In Cagliari und Umgebung kam das öffentliche Leben weitgehend zum Erliegen: Schulen, Parks, Friedhöfe, Museen, Bibliotheken und Sportanlagen blieben auf Anordnung der Kommunen geschlossen. Der Zivilschutz hatte die höchste Unwetterwarnung ausgesprochen.

Brücke eingestürzt

Die Wassermassen hatten am Mittwoch eine Brücke über einem Fluss nahe Cagliari zum Einsturz gebracht. Da die Verbindungsstraße zwischen der Hauptstadt und der Gemeinde Capoterra bereits gesperrt war, gab es keine Verletzten. Durch das Unwetter war die am Ufer entlangführende Staatsstraße bereits auf einem anderen Abschnitt beschädigt worden.

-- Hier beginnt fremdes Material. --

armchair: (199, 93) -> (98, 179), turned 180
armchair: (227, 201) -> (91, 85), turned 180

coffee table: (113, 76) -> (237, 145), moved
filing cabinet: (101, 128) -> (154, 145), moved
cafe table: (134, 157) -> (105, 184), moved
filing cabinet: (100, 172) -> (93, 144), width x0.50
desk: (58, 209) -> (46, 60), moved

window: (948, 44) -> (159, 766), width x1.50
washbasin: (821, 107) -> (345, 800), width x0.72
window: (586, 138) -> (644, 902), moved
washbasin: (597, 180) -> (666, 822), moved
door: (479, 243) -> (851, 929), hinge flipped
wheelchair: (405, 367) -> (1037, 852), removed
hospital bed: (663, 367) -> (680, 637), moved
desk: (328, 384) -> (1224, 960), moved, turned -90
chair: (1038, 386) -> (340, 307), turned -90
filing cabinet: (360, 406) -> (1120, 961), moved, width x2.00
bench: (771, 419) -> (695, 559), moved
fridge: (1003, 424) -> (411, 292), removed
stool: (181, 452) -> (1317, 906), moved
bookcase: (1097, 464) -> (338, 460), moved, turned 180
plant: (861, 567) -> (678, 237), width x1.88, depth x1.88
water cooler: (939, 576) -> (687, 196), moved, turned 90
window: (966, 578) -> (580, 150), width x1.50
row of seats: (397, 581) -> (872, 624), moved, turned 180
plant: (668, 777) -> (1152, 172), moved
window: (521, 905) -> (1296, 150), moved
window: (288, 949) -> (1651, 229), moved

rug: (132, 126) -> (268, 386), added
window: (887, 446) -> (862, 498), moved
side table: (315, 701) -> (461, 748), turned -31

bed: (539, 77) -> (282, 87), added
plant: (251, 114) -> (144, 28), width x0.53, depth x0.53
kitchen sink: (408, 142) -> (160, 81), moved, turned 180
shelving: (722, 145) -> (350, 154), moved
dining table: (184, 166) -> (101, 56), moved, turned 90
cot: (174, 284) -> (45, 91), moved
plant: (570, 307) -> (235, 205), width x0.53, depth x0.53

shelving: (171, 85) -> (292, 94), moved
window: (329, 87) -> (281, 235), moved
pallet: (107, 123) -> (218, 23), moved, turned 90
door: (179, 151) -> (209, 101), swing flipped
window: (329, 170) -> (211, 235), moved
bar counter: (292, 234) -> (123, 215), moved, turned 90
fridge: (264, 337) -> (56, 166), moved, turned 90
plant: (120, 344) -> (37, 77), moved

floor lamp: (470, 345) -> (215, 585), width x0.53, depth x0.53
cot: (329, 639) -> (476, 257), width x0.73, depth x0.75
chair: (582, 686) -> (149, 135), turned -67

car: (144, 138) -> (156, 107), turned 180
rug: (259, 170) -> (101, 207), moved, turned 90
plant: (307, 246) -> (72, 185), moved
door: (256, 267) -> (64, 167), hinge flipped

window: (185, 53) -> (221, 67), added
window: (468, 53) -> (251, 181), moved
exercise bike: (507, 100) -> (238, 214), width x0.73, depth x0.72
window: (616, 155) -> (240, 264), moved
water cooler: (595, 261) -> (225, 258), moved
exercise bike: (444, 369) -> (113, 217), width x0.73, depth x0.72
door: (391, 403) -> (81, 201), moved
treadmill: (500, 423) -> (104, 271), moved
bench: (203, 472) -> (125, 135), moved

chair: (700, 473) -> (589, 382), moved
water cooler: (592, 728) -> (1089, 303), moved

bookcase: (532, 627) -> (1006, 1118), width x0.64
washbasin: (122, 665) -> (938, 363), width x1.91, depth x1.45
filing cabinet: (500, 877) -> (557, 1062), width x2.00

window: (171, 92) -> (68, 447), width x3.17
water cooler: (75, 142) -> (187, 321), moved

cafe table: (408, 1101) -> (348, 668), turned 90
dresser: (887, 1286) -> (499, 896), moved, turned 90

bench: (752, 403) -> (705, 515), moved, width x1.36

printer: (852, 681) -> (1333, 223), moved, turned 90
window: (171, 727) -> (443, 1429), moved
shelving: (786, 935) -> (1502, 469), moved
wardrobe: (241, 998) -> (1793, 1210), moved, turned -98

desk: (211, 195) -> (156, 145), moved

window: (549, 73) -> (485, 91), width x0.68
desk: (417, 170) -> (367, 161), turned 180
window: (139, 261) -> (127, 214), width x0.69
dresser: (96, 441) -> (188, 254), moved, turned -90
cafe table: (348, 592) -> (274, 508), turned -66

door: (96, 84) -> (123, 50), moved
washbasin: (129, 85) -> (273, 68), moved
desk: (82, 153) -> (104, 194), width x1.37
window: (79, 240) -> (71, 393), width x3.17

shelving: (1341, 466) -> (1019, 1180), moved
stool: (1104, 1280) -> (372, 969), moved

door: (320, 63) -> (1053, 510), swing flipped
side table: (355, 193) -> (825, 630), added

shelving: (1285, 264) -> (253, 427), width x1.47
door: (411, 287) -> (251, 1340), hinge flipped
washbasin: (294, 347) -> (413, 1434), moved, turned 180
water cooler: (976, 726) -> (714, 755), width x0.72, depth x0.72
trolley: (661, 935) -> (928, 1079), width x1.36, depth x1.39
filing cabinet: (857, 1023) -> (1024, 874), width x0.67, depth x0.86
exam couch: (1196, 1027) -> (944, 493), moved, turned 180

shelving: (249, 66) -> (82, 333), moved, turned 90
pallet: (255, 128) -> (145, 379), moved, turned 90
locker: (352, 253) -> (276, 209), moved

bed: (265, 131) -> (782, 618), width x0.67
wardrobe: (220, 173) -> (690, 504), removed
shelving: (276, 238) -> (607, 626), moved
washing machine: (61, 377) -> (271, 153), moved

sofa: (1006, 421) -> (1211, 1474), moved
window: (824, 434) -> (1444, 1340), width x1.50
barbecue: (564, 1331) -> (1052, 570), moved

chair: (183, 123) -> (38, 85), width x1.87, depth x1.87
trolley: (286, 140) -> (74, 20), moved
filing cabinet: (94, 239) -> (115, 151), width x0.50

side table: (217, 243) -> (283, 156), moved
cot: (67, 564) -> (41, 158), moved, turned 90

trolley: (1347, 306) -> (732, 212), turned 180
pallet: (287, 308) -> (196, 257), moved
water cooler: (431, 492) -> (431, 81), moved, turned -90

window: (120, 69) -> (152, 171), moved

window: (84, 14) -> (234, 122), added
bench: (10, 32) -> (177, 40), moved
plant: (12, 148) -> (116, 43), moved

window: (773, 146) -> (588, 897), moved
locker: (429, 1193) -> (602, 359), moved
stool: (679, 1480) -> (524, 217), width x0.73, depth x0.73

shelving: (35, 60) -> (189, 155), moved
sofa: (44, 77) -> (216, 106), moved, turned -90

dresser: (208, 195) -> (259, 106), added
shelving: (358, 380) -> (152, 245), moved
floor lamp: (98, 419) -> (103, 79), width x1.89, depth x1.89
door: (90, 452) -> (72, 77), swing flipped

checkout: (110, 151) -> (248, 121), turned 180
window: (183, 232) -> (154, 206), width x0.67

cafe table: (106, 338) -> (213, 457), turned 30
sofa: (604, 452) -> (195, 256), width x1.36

Vor Unwettern wurde auch auf dem italienischen Festland gewarnt, unter anderem in Ligurien. Dort sei die Situation trotz starken Regens aber unter Kontrolle, berichtete ANSA

Schwere Regenfälle auch in Südfrankreich

Unterdessen wurden nach schweren Regenfällen in Südfrankreich mehrere Autos ins Mittelmeer gespült, ein Mensch wird vermisst. Bei der Gemeinde Sainte-Maxime an der Cote d’Azur seien fünf Autos von einem über die Ufer getretenen kleinen Fluss mitgerissen worden, sagte der örtliche Präfekt Jean-Luc Videlaine am Donnerstag dem Sender BFMTV. In mindestens einem Fahrzeug habe jemand gesessen, die Scheinwerfer seien eingeschaltet gewesen. Die Suche im Meer habe bisher nichts ergeben.